One thing I’ve learned from porn is how to communicate and talk about sex. On a porn set, you’ll turn up and have a conversation with someone about exactly how you’re going to have sex, which is something that rarely happens in day-to-day heteronormative society.

People think porn is this disposable, throwaway thing, and they don’t value porn performers as creatives or laborers. There’s this idea that all porn performers are is what they can do sexually, but as a job it’s much more nuanced than that.

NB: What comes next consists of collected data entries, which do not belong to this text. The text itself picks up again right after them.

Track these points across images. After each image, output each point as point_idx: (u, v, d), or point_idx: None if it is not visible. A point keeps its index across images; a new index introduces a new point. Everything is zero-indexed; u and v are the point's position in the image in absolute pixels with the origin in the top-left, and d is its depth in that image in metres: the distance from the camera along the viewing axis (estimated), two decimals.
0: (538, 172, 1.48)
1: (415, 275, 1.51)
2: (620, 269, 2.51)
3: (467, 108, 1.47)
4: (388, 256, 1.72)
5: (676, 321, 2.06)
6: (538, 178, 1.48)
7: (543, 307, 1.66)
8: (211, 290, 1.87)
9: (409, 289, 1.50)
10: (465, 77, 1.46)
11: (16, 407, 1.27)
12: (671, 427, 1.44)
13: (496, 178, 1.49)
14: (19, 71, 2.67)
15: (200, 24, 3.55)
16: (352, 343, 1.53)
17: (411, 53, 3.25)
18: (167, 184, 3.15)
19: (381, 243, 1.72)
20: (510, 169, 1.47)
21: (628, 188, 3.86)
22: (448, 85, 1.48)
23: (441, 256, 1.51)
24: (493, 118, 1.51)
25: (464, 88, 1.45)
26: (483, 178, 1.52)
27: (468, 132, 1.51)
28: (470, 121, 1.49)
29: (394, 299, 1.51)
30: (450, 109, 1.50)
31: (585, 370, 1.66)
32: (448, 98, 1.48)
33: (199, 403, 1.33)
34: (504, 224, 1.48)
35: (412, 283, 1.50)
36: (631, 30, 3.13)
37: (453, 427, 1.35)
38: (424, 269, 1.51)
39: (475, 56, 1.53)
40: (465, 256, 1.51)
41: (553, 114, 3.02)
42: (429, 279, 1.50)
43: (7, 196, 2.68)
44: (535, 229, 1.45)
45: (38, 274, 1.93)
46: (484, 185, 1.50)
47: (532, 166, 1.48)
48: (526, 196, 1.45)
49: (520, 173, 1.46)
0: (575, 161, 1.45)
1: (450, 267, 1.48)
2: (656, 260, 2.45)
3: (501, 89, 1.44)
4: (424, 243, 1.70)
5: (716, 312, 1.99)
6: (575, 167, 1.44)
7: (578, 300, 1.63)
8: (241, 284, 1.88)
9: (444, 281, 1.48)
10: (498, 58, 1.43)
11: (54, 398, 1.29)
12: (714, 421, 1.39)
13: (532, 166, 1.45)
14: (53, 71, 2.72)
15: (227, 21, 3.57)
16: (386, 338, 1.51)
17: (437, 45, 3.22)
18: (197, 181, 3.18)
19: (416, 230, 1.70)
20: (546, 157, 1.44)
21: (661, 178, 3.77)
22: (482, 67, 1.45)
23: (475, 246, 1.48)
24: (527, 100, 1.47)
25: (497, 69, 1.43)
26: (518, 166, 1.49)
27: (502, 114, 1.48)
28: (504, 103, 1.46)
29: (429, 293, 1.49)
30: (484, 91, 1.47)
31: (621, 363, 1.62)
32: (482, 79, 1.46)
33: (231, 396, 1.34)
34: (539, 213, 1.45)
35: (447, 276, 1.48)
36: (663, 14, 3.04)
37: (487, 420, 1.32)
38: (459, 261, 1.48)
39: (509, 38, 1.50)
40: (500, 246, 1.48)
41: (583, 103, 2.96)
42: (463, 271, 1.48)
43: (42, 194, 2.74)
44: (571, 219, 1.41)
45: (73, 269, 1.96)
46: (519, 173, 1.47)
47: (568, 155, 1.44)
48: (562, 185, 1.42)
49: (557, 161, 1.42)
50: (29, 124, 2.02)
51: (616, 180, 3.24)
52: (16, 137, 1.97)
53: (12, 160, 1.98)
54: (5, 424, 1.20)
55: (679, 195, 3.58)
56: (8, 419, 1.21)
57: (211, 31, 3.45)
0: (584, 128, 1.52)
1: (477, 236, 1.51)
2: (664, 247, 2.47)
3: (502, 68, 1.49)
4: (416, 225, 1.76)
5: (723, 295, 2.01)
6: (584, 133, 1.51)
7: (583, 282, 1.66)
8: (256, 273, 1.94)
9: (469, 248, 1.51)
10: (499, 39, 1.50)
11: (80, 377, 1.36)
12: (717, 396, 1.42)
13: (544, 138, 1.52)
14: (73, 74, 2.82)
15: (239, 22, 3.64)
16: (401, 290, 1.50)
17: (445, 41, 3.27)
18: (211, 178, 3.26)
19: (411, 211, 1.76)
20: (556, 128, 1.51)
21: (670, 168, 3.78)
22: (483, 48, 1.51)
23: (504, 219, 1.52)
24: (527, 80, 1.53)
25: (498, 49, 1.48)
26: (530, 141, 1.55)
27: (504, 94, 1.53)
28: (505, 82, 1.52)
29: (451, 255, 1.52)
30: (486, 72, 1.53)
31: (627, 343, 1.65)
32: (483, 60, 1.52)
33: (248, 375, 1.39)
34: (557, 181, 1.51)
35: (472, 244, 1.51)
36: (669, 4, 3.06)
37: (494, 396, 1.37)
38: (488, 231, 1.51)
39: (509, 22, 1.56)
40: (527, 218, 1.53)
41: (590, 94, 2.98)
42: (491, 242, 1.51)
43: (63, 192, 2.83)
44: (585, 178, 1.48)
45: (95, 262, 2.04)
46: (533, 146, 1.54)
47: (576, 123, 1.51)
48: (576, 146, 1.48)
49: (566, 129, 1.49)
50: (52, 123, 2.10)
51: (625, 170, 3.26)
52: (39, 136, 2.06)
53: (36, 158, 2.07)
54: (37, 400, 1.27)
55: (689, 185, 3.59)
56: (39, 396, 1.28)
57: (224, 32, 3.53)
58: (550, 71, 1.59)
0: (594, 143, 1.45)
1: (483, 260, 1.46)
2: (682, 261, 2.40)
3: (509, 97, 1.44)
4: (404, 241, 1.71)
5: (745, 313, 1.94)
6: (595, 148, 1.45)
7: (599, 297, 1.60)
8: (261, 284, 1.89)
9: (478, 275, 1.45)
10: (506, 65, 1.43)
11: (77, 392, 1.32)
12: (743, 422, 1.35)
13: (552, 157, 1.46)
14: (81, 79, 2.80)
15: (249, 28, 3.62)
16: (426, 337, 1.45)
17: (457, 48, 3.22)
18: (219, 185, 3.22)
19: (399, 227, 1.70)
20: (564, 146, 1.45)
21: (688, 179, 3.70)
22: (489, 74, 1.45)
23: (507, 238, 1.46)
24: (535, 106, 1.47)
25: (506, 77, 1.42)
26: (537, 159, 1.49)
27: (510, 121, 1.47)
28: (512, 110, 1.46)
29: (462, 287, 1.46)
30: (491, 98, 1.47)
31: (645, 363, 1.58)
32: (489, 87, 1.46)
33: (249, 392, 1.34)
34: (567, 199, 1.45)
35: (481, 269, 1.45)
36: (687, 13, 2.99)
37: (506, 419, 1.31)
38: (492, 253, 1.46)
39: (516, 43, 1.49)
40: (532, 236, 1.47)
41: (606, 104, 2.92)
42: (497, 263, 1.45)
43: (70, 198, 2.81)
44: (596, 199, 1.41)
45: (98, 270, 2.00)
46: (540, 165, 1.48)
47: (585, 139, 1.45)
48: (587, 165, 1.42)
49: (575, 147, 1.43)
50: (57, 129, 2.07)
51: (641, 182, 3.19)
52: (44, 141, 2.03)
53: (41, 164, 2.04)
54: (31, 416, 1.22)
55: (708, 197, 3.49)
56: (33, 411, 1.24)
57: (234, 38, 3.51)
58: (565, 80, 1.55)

There’s a mystique around being a porn performer, but the reality is that there’s a lot of waiting around, you probably don’t even get to fuck until the end of the day, you’re going to be tired, there’s going to be paperwork to sign. When I’m editing my films, I’m sitting around in my pyjamas for 12 hours a day while my cats mill around me. It’s not glamorous.

Since SESTA-FOSTA was passed, there’s been a huge cleaning of house and it’s become much harder for sex workers to exist online. The legislation [that makes internet service providers responsible for everything that’s published on their sites] has pushed sex workers into the shadows. I was funding my project on a website called Patreon, and within 24 hours I lost all my income. Now I have to figure out how I’m going to fund Four Chambers from the ground up again. In the last two years, everything’s become more conservative, and it’s so much harder for marginalized communities to exist online.

We criticize porn for not being diverse and having different perspectives and voices. But when there are avenues for independent work, we shut them down, so we just end up with the same repetitive porn again and again. We need to make it more possible for new voices and creatives to come through.